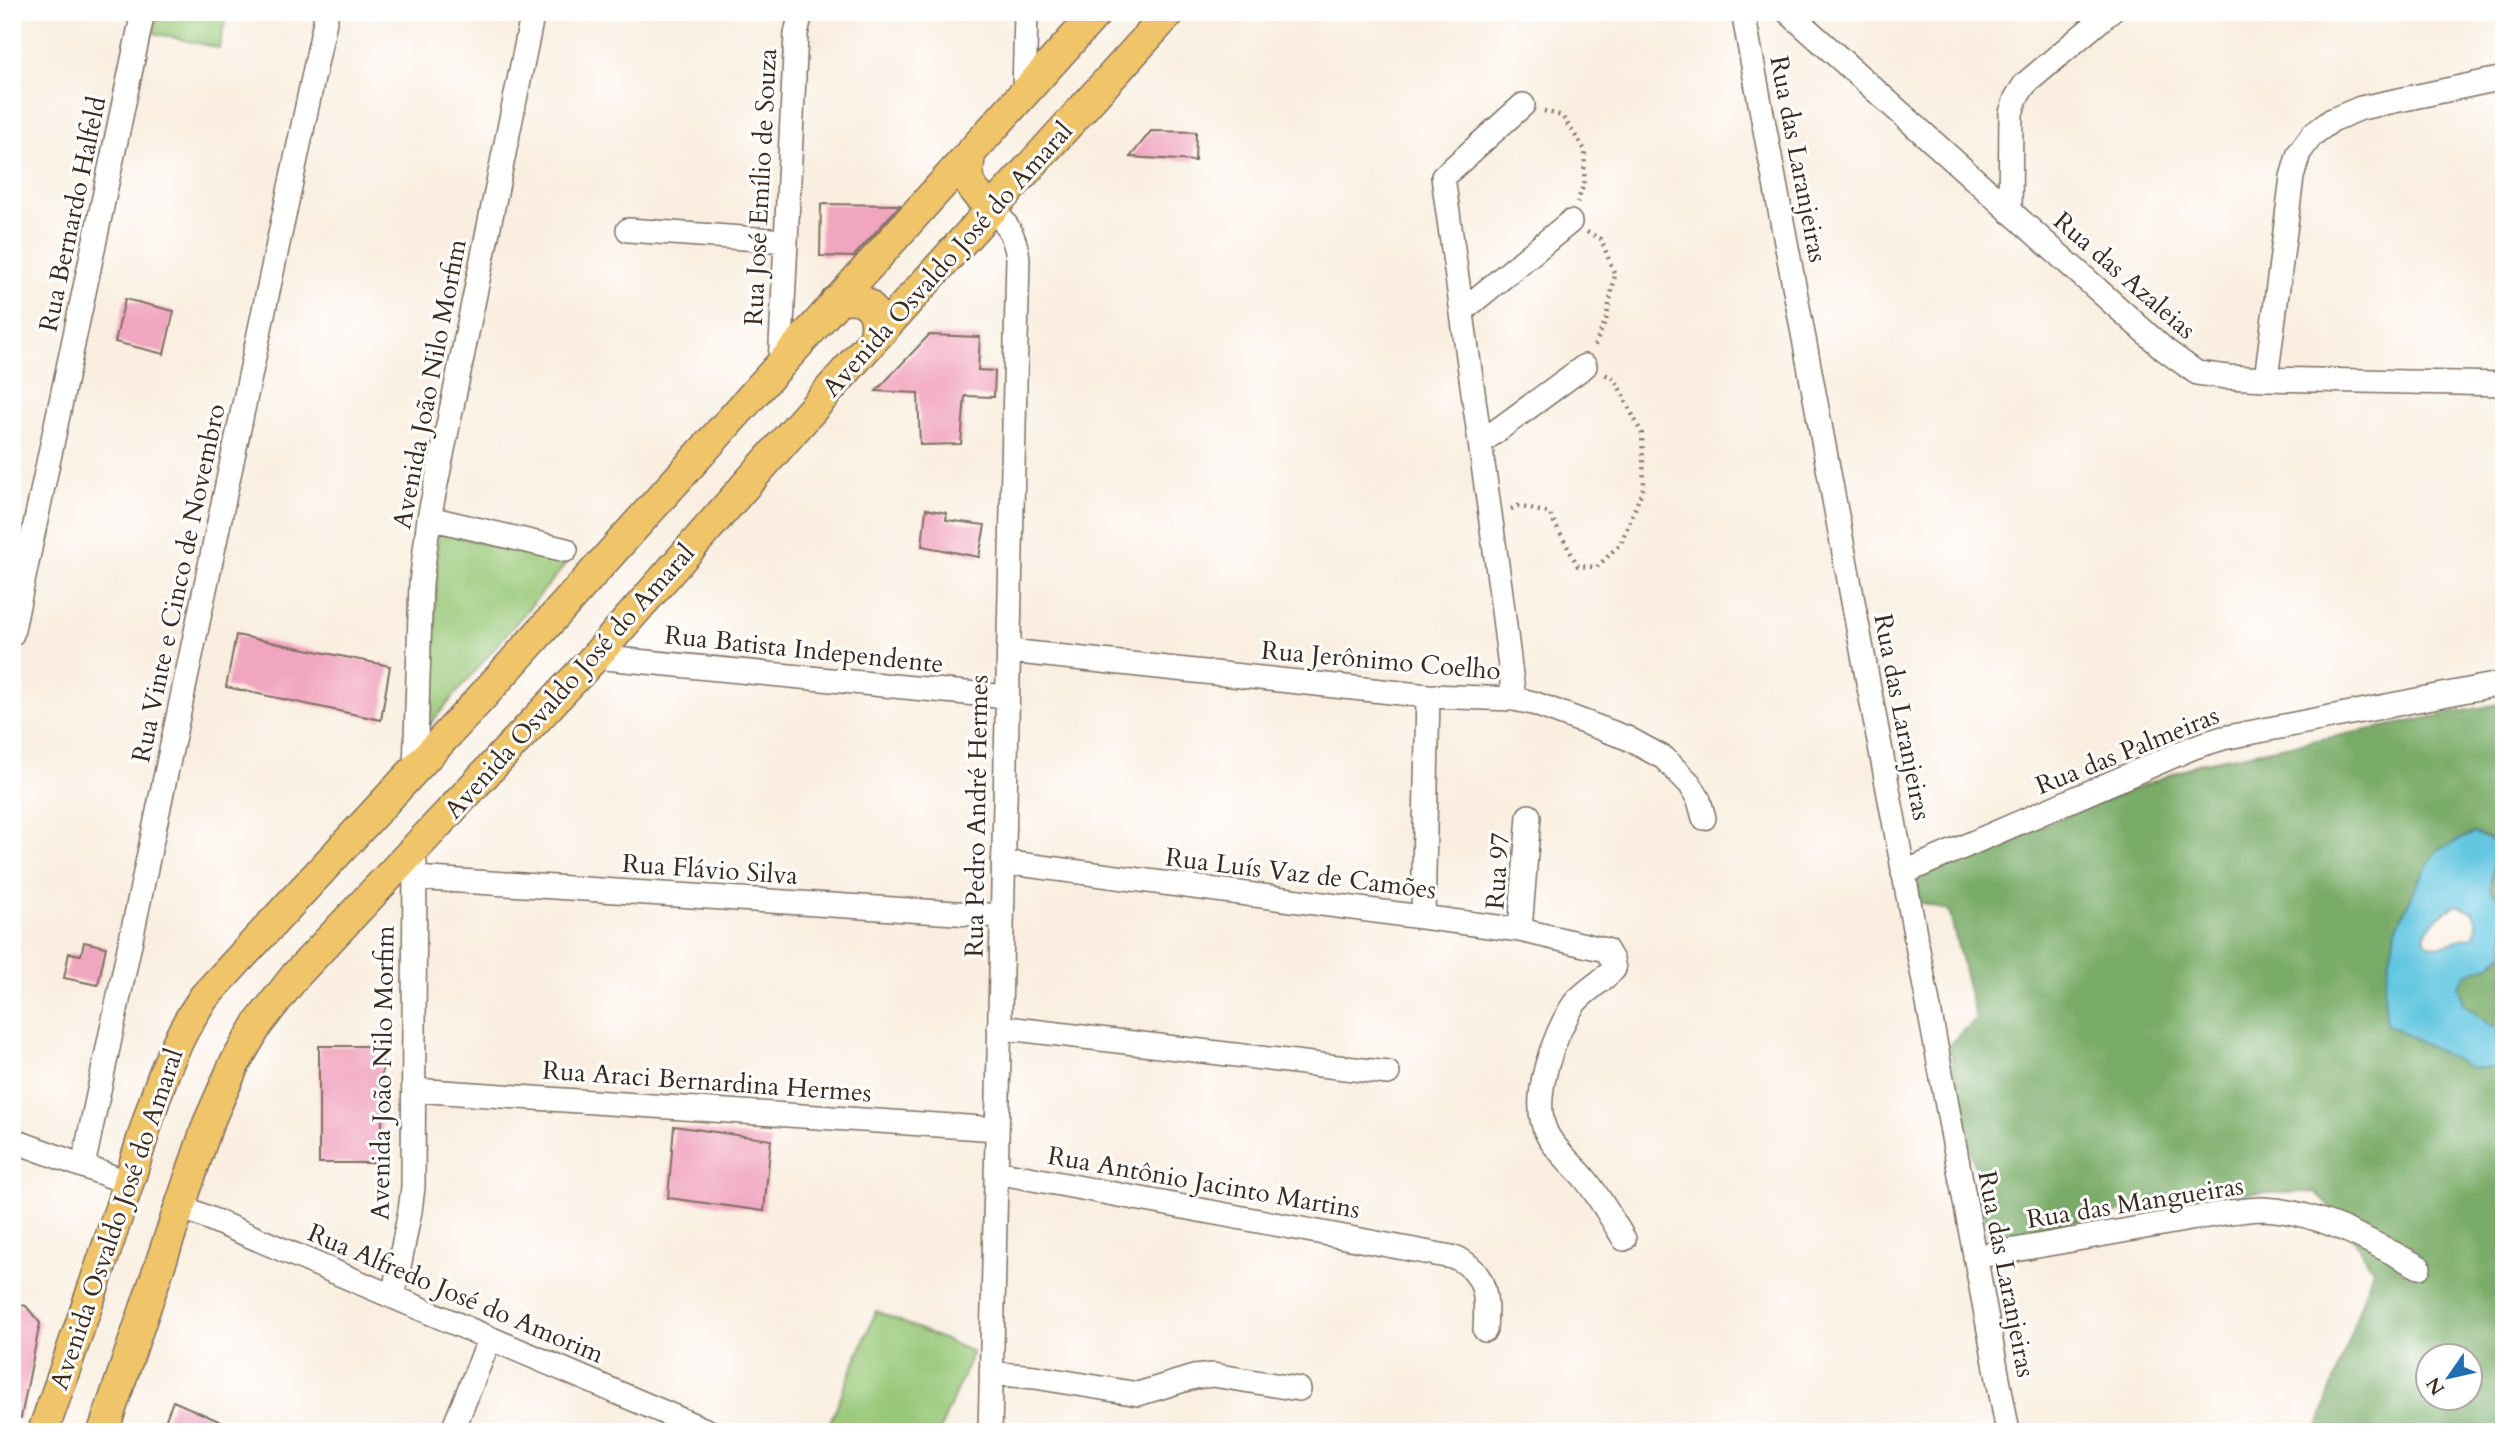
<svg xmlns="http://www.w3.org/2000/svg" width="2516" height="1444" viewBox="0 0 2516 1444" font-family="Cardo,serif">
<rect width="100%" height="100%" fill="#fff"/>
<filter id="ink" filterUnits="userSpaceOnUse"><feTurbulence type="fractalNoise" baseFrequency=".0143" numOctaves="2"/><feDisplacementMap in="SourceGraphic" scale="14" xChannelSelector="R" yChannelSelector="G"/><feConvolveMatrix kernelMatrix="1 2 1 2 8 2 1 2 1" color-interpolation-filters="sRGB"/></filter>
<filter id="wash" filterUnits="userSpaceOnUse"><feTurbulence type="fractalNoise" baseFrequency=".00686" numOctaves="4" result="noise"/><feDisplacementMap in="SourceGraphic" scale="28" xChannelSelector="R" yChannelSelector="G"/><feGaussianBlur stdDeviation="1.57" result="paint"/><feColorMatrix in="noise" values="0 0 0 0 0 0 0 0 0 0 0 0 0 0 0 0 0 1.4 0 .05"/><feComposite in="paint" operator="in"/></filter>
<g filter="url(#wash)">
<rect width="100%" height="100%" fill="#f9eedf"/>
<path fill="#97c877" stroke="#69794a" stroke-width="2" d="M 158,12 L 227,12 L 219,48 L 154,33 Z
M 438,532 L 566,564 L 431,723 Z
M 876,1311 L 973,1352 L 939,1432 L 826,1432 Z"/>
<path fill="#79ac68" stroke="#5a6b43" stroke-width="2" fill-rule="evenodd" d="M 2504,703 L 2504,904 L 2490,889 L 2495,842 L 2436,851 L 2419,881 L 2396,929 L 2391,958 L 2386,1024 L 2412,1036 L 2496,1068 L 2504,1062 L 2504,1432 L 2316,1432 L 2373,1270 L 2343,1220 L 2315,1192 L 2210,1194 L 1989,1238 L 1949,1045 L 1976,1019 L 1949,911 L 1919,902 L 1915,876 L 2200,763 ZM 2428,1356 L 2470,1356 L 2470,1398 L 2428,1398 Z
M 2504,953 L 2504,1027 L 2490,1025 L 2464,1004 L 2458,986 L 2468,973 L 2489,966 Z"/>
<path fill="#62c6e0" stroke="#4e787f" stroke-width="2" fill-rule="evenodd" d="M 2474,833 L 2496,842 L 2490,889 L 2504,904 L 2504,953 L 2489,966 L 2468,973 L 2458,986 L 2464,1004 L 2490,1025 L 2504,1027 L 2504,1062 L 2496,1068 L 2471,1068 L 2386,1024 L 2384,987 L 2396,929 L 2419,881 L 2436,851 ZM 2457,905 L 2472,911 C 2477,920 2480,928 2472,937 C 2456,938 2443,950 2427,944 L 2424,936 C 2431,921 2442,912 2457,905 Z"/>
<g id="blocks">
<path fill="#f1a6c0" d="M 1151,131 L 1196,132 L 1195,161 L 1130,157 Z
M 821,204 L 900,205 L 853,257 L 820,256 Z
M 125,299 L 174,311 L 164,354 L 115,342 Z
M 929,335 L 980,337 L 978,370 L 995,371 L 994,397 L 965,396 L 961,444 L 920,445 L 918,393 L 876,391 Z
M 926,509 L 947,513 L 946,520 L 985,525 L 979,557 L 922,546 Z
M 236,635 L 390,666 L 381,720 L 226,687 Z
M 84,942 L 106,947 L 98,985 L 64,978 L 69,953 L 81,955 Z
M 319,1046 L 382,1046 L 382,1163 L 319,1163 Z
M 674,1126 L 771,1140 L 764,1211 L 668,1198 Z
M 12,1303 L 26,1306 L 40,1323 L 21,1418 L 12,1417 Z
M 173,1401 L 244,1432 L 161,1432 Z"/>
</g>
</g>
<g filter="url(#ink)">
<use href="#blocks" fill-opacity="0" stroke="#7e6f62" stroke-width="2"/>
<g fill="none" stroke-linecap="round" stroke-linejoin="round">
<g stroke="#7e6f62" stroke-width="26">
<path id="minor" d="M 1743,12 L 2008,1432
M 1788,12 L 2165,350 L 2197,373 L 2228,377 L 2266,379 L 2504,384
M 1024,94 L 1026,12
M 2010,212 L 2011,113 L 2016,98 L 2025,84 L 2110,12
M 628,230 L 786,241
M 1462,311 L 1570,222
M 780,366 L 796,34 L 801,12
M 2266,379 L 2292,177 L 2299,153 L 2312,135 L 2332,120 L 2361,108 L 2504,78
M 1480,443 L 1585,366
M 429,518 L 566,550
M 12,634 L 143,12
M 1009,651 L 1428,696 L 1514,699 L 1533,703 L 1627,738 L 1664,758 L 1690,784 L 1699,800 L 1704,818
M 595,657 L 1007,697
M 1514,699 L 1500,586 L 1443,177 L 1523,105
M 415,770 L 421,583 L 429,518 L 533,12
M 1003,862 L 1520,930 L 1606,950 L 1612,960 L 1614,969 C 1602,982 1584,991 1574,1004 C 1554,1034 1528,1102 1548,1136 C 1557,1152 1574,1165 1586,1180 C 1600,1198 1612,1219 1624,1239
M 1903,873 L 2194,747 L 2223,738 L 2504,683
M 415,878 L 1002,916
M 1423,917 L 1428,696
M 1520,930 L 1529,816
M 999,1027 L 1388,1073
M 414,1090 L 997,1129
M 12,1140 L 129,1183
M 83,1166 L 327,12
M 996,1172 L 1457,1258 C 1488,1274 1487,1300 1485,1330
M 180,1206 L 710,1432
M 1975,1257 L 2230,1212 C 2241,1211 2252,1209 2262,1209 C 2319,1211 2370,1241 2419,1267
M 393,1297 L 410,1211 L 413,1187 L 415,863
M 991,1373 L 1035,1377 L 1138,1394 L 1194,1377 L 1213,1375 L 1299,1389
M 452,1432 L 490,1338
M 990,1432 L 1018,258 C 1015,236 1008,225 993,209"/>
</g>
<g stroke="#7e6f62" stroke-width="33">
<path id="major" d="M 970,155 C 965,186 971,190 993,209
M 836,301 C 865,292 882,310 874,339
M 43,1432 C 72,1349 101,1267 128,1184 C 151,1115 162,1057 204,997 L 480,699 L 1097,12
M 103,1432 L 208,1124 L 234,1065 L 258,1024 L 296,975 L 595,657 L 874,339 L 1170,12"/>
</g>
<path stroke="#7e6f62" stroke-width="4.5" stroke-dasharray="2 5" stroke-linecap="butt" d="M 1544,111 L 1562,116 L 1585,150 L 1584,184 L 1577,203
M 1587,232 L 1601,239 L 1615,275 L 1606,320 L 1593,349
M 1511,509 L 1518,506 L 1549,513 L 1578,566 L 1597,567 L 1621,543 L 1644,486 L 1642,434 L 1615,379 L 1602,373"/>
<use href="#minor" stroke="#fff" stroke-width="23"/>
<use href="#major" stroke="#f0c469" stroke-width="30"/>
</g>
</g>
<g text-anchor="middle" stroke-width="6" stroke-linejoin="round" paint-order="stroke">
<g font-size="26" fill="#3b2a1e" stroke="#fff">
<text transform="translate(1799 159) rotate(79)" y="9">Rua das Laranjeiras</text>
<text transform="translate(760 187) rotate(-87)" y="9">Rua José Emílio de Souza</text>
<text transform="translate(72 214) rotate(-78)" y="9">Rua Bernardo Halfeld</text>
<text transform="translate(947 259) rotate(-48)" y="9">Avenida Osvaldo José do Amaral</text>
<text transform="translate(2125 275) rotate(41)" y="9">Rua das Azaleias</text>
<text transform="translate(429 384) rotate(-79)" y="9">Avenida João Nilo Morfim</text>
<text transform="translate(178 583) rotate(-78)" y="9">Rua Vinte e Cinco de Novembro</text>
<text transform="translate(804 649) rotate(6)" y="9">Rua Batista Independente</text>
<text transform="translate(1381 660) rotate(5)" y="9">Rua Jerônimo Coelho</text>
<text transform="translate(569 681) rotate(-48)" y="9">Avenida Osvaldo José do Amaral</text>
<text transform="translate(1903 717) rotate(79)" y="9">Rua das Laranjeiras</text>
<text transform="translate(2127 750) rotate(-22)" y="9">Rua das Palmeiras</text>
<text transform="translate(976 816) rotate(-89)" y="9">Rua Pedro André Hermes</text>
<text transform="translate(710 869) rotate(4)" y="9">Rua Flávio Silva</text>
<text transform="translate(1497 871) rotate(-86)" y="9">Rua 97</text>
<text transform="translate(1301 873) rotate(7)" y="9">Rua Luís Vaz de Camões</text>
<text transform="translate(382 1073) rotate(-89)" y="9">Avenida João Nilo Morfim</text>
<text transform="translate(707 1081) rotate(4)" y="9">Rua Araci Bernardina Hermes</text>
<text transform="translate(1204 1182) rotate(10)" y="9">Rua Antônio Jacinto Martins</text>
<text transform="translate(2135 1202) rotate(-9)" y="9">Rua das Mangueiras</text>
<text transform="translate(116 1219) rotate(-71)" y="9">Avenida Osvaldo José do Amaral</text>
<text transform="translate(2007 1274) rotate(79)" y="9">Rua das Laranjeiras</text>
<text transform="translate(456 1293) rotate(23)" y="9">Rua Alfredo José do Amorim</text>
</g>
</g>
<rect width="2516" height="1444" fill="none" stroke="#fff" stroke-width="42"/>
<g transform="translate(2449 1377) rotate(236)"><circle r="33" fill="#ffffff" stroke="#b1aaa5" stroke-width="2"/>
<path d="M0-5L12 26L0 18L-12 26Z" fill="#1f6fb2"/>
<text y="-10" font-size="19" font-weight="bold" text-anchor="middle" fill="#3b2a1e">N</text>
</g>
</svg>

....

Work to be completed —
Filter the entries above down to the lines that contain "size".

Task response —
<g font-size="26" fill="#3b2a1e" stroke="#fff">
<text y="-10" font-size="19" font-weight="bold" text-anchor="middle" fill="#3b2a1e">N</text>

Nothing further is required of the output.